A wide range of foundations have provided funding for bicycling and walking. A few national and large regional foundations have supported the national organizations involved in bicycle and pedestrian policy advocacy. However it is usually regional and local foundations that get involved in funding particular bicycle, pedestrian or trail projects. These same foundations may also fund statewide and local advocacy efforts as well. The best way to find such foundations is through the research and information services provided by the national Foundation Center. They maintain a huge store of information including the guidelines and application procedures for most foundations, and their past funding records.
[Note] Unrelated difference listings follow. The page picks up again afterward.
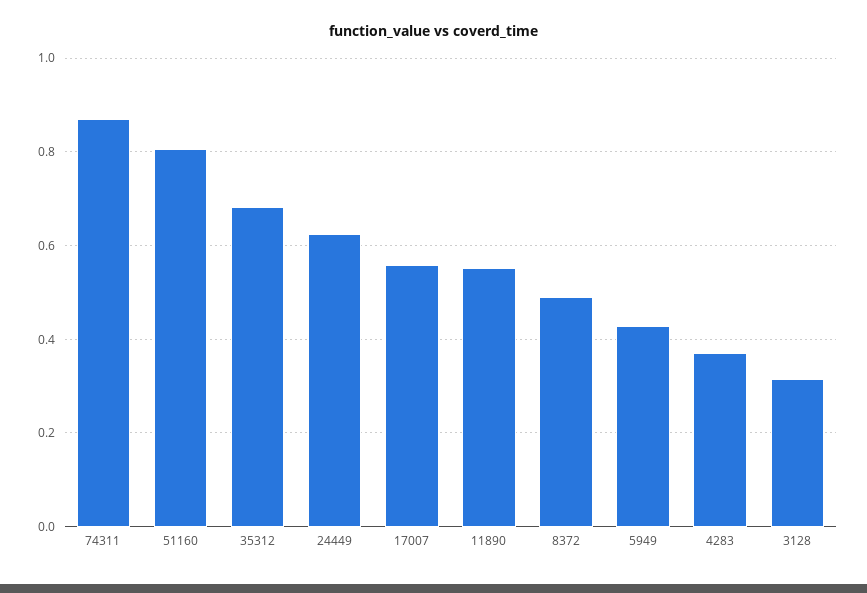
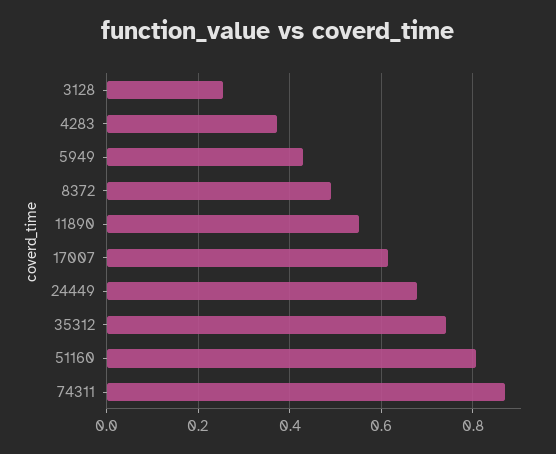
  {
    "74311": 0.88,
    "51160": 0.8,
-   "35312": 0.68,
+   "35312": 0.74,
-   "24449": 0.62,
+   "24449": 0.68,
-   "17007": 0.56,
+   "17007": 0.62,
    "11890": 0.56,
    "8372": 0.48,
    "5949": 0.42,
    "4283": 0.38,
-   "3128": 0.32
+   "3128": 0.26
  }

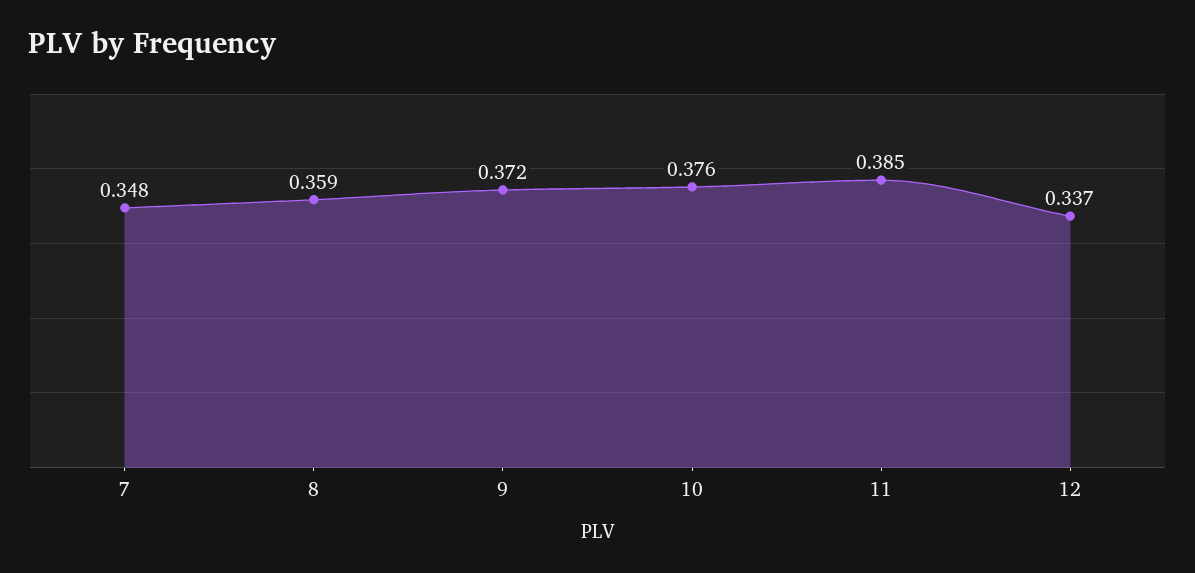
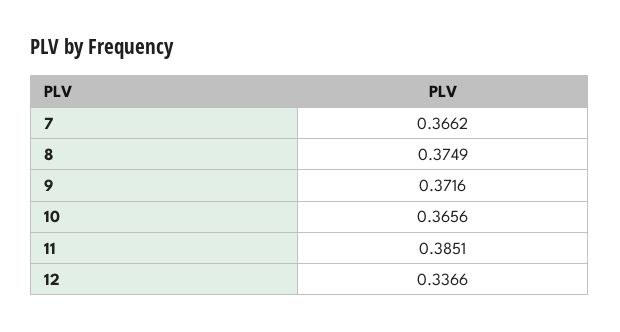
  {
-   "7": 0.348,
+   "7": 0.3662,
-   "8": 0.359,
+   "8": 0.3749,
    "9": 0.3716,
-   "10": 0.376,
+   "10": 0.3656,
    "11": 0.3851,
    "12": 0.3366
  }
They can be reached on the world wide web at:

Grant Writing Tips

The following are some helpful tips for successful grant writing (e.g., for government grants and private foundations):

  1. Read the directions and applications thoroughly.
  2. Find out what projects were previously funded.
  3. Obtain a copy of a successful application.
  4. Find out who reviews the applications and talk to him or her; it may be an individual or a larger group.
  5. Always include a picture and graphic that quickly conveys what is being asked for in the proposal.
  6. Identify key words and concepts in the grant application and then use them in your narrative.
  7. Convey a sense of urgency-for example, if funding is not obtained, something of value such as a rail corridor will be lost.
  8. Provide a timeline-demonstrate that the project is ready to go once funding is secured.
  9. Focus on a tangible product-e.g., construct something, purchase some property, etc.; minimize the amount that goes for overhead and design.
  10. Demonstrate that you are leveraging funds and that this is not the only funding source; no one wants to be a sole source of funds for a project or program.
  11. Demonstrate community support through letters from neighborhood associations, advocacy groups, and local businesses.